------ DOCUMENT PASSAGE ------

VMS vs. UNIX file system

Wed Sep 14 00:27:32 AEST 1988

>What does the added complexity of having to deal with RMS, FDL, CONVERT,
>etc., buy?
>-- 
>Dominick Samperi, NYC

There are plusses and minuses in both approaches. The intention of
formalizing a bunch of file access methods is to put the code
whereever the vendor (designer) believes it will do the most good. For
example, by knowing you have promised to access some file only
sequentially it can be stored in a manner optimal for that usage.
Similarly, an indexed file can have its read methods set up, perhaps
maintaining two separate cache's (indices,data), for optimal access.

It also means that you go through some standard set of routines with a
standard set of assumptions (eg. I can open an ISAM file, knowing a
few things about it, w/o asking for details about how it's stored, if
one builds their own ISAM file into a bag-of-bytes file it may not be
at all obvious how to read it without access to the original program
which wrote it.)

The downside is that these access methods tend to get used.

What I mean is, used unnecessarily where bag-of-bytes files would do
just fine and cause much less confusion.

For example, on an earlier release (probably 1.6) of VMS I wanted to
edit a file produced by RUNOFF (to do a few global changes so
underlining or some such would print properly on my printer.) Not as
easy as it sounded, EDT refused to load this print file for editing,
complained about an illegal file type.

One could point the finger at EDT and say it was deficient in not
handling enough file formats, I tend to think that barring super-human
effort it was inherent in the design environment, it would be hard to
properly edit every file type that was allowed (last I checked CONVERT
still couldn't convert some reasonable-looking conversions.) I believe
TECO did the job fine, but I was pretty shocked at not being able to
edit this fairly plain looking text file.

It wasn't the *data* which was preventing loading this into EDT (as
with, say, trying to load an a.out into VI which wouldn't work too
well either, but for a different reason), it was merely a bit
somewhere identifying this as a print file or some such nonesense and
thus EDT kicking it out without trying. Such problems were ubiquitous
(at least it always seemed like someone was coming to me trying to
work around a similar problem, utilities wouldn't cooperate.)

------

= TASKS =
[A] Answer these questions about the VMS vs. UNIX file system post, one per line:
(i) Which release of VMS does the writer think they were using when they tried to edit the RUNOFF file?
(ii) What was EDT's complaint when it refused to load the print file?
(iii) Which program does the writer believe did the job fine?
[B] Write what comes next in the VMS vs. UNIX file system post, picking up after its final sentence.

------ THE DATA ------

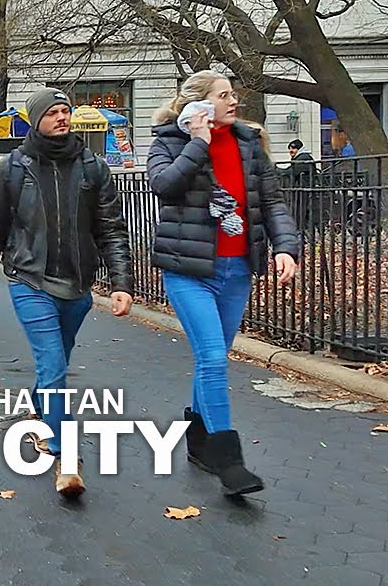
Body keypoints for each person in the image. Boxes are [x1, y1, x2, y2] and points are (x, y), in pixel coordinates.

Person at [0, 87, 134, 500]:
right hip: (30, 280)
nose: (62, 118)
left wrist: (120, 283)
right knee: (54, 364)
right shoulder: (13, 169)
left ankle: (44, 408)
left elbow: (111, 228)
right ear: (37, 119)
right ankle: (66, 457)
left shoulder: (92, 167)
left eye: (66, 111)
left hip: (76, 285)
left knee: (54, 366)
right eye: (54, 112)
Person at [147, 69, 301, 497]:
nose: (233, 102)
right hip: (190, 270)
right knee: (213, 357)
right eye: (223, 95)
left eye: (234, 94)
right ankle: (229, 460)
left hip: (237, 271)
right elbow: (164, 186)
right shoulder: (170, 142)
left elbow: (271, 202)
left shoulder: (248, 143)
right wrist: (198, 142)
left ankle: (196, 439)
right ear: (198, 104)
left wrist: (285, 247)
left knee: (212, 358)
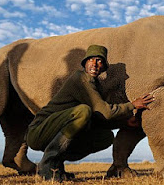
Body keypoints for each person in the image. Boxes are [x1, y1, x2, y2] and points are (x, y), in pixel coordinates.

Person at [26, 44, 154, 181]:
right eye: (91, 59)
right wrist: (132, 105)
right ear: (85, 63)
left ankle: (56, 167)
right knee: (83, 112)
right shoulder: (80, 78)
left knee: (105, 137)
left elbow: (99, 118)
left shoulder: (94, 85)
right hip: (38, 132)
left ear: (103, 67)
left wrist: (125, 121)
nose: (95, 64)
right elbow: (105, 112)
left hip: (53, 132)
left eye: (99, 61)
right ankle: (46, 167)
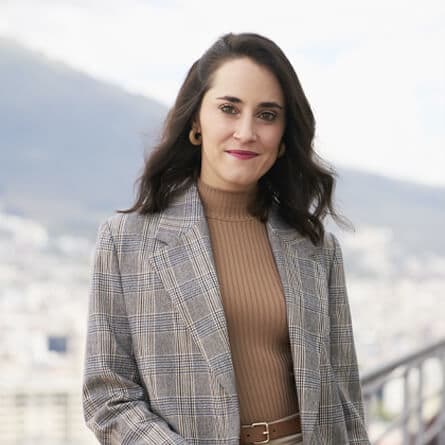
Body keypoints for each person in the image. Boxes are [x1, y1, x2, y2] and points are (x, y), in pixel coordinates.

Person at [82, 32, 370, 445]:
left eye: (267, 115)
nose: (246, 131)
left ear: (284, 135)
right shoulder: (126, 241)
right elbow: (107, 397)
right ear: (196, 121)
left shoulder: (315, 246)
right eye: (229, 109)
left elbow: (345, 396)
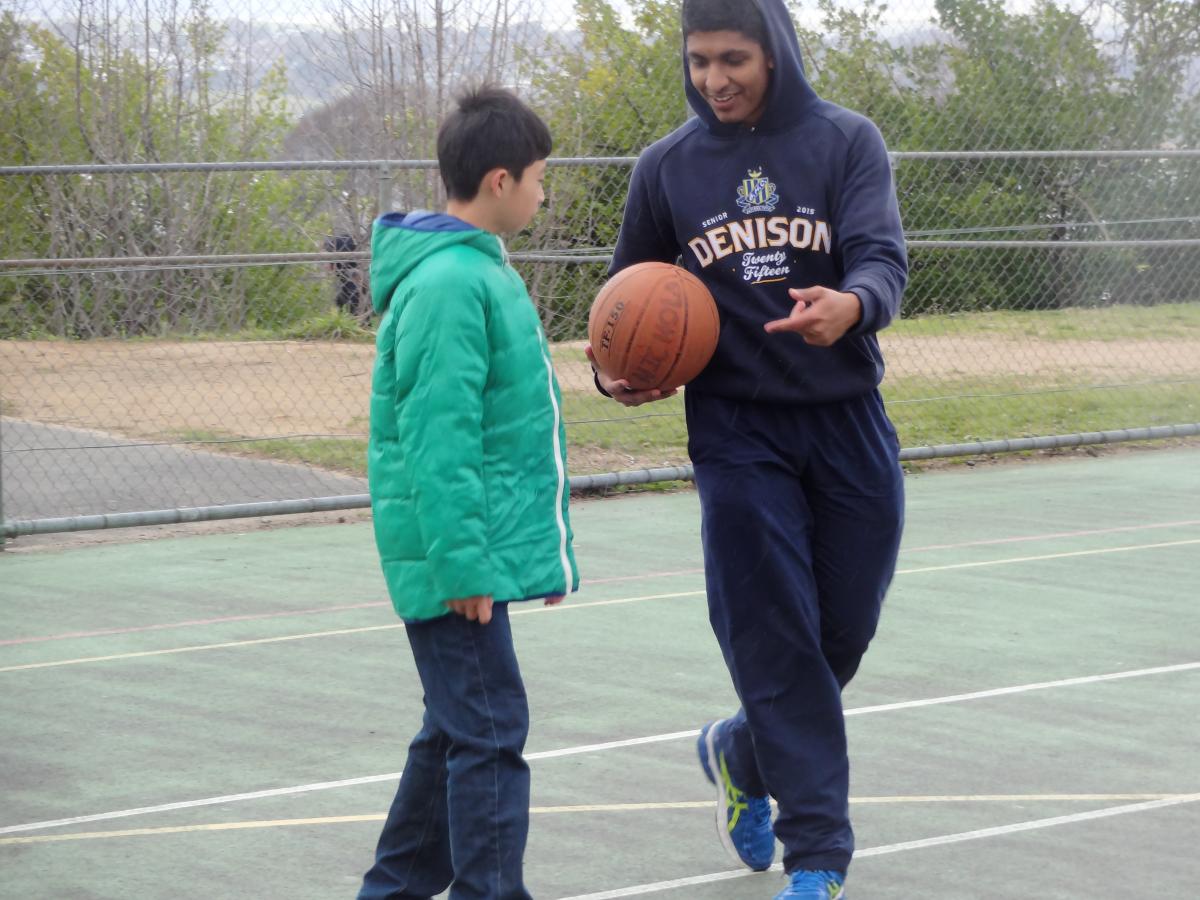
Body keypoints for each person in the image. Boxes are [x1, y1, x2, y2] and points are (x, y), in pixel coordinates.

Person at [589, 1, 907, 897]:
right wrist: (617, 378)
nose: (715, 80)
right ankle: (819, 858)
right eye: (698, 62)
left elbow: (882, 258)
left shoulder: (848, 142)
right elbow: (628, 302)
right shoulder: (666, 169)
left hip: (845, 420)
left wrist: (851, 305)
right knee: (775, 642)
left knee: (841, 630)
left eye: (733, 59)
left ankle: (740, 749)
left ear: (776, 52)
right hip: (736, 434)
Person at [357, 85, 579, 900]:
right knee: (489, 735)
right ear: (499, 180)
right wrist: (464, 570)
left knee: (454, 734)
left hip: (469, 556)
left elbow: (504, 431)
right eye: (539, 176)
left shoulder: (473, 272)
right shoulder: (451, 283)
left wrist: (525, 559)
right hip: (452, 567)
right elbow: (439, 442)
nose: (542, 191)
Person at [324, 232, 364, 316]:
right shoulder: (339, 265)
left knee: (351, 298)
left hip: (352, 281)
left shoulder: (347, 265)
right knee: (340, 300)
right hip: (348, 279)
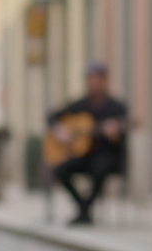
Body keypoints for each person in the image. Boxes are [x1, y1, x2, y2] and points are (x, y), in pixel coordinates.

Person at [48, 61, 128, 225]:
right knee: (60, 169)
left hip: (108, 156)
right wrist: (60, 131)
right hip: (84, 156)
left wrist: (114, 135)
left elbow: (122, 138)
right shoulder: (81, 105)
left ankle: (84, 210)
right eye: (91, 79)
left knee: (100, 168)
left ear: (105, 81)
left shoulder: (116, 107)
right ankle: (83, 207)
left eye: (97, 79)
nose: (94, 83)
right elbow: (52, 116)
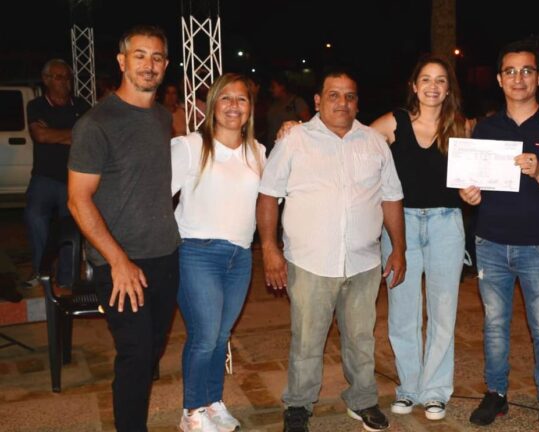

------

= ANSWERS TO THE EXERCISE =
[A]
(i) Probably 1.6
(ii) It complained about an illegal file type.
(iii) TECO

[B]
Under IBM systems with a similar record oriented philosophy I remember
real panic if we couldn't find the original parameters under which a
file was created. It basically couldn't be opened anymore unless you
could produce the right magic numbers it was created with (blocking
factors etc.) I'm sure some wizardly types could have solved that
directly but it sure wasn't obvious to us, other than guessing numbers
and paying real money to watch perhaps dozens of tries go down the
drain and feeling kind of foolish and seriously out of control.

The problem with the Unix "unstructured" approach is that either you
use some of the (very few) library routines (dbm is a major one, so
are the object deck readers in SYSV) or you roll your own, each
application will have its own way of storing data (compare termcap
with passwd with inittab with crontab with ...) often not terribly
well documented or efficient (agreed, often efficiency is a poor
excuse for obscurity.)

It's all a balancing act. In my ideal world there would be a variety
of standardized access methods and you would avoid using them like the
plague, especially in general system utilities, simple byte-stream
files should account for most input and output (a la Unix), but for
those occasional, carefully justified problems, access methods could
be resorted to. Also, the operating system would know as little about
them as possible (eg. opening any file as a byte-stream would do
something reasonable, *never* return an error.)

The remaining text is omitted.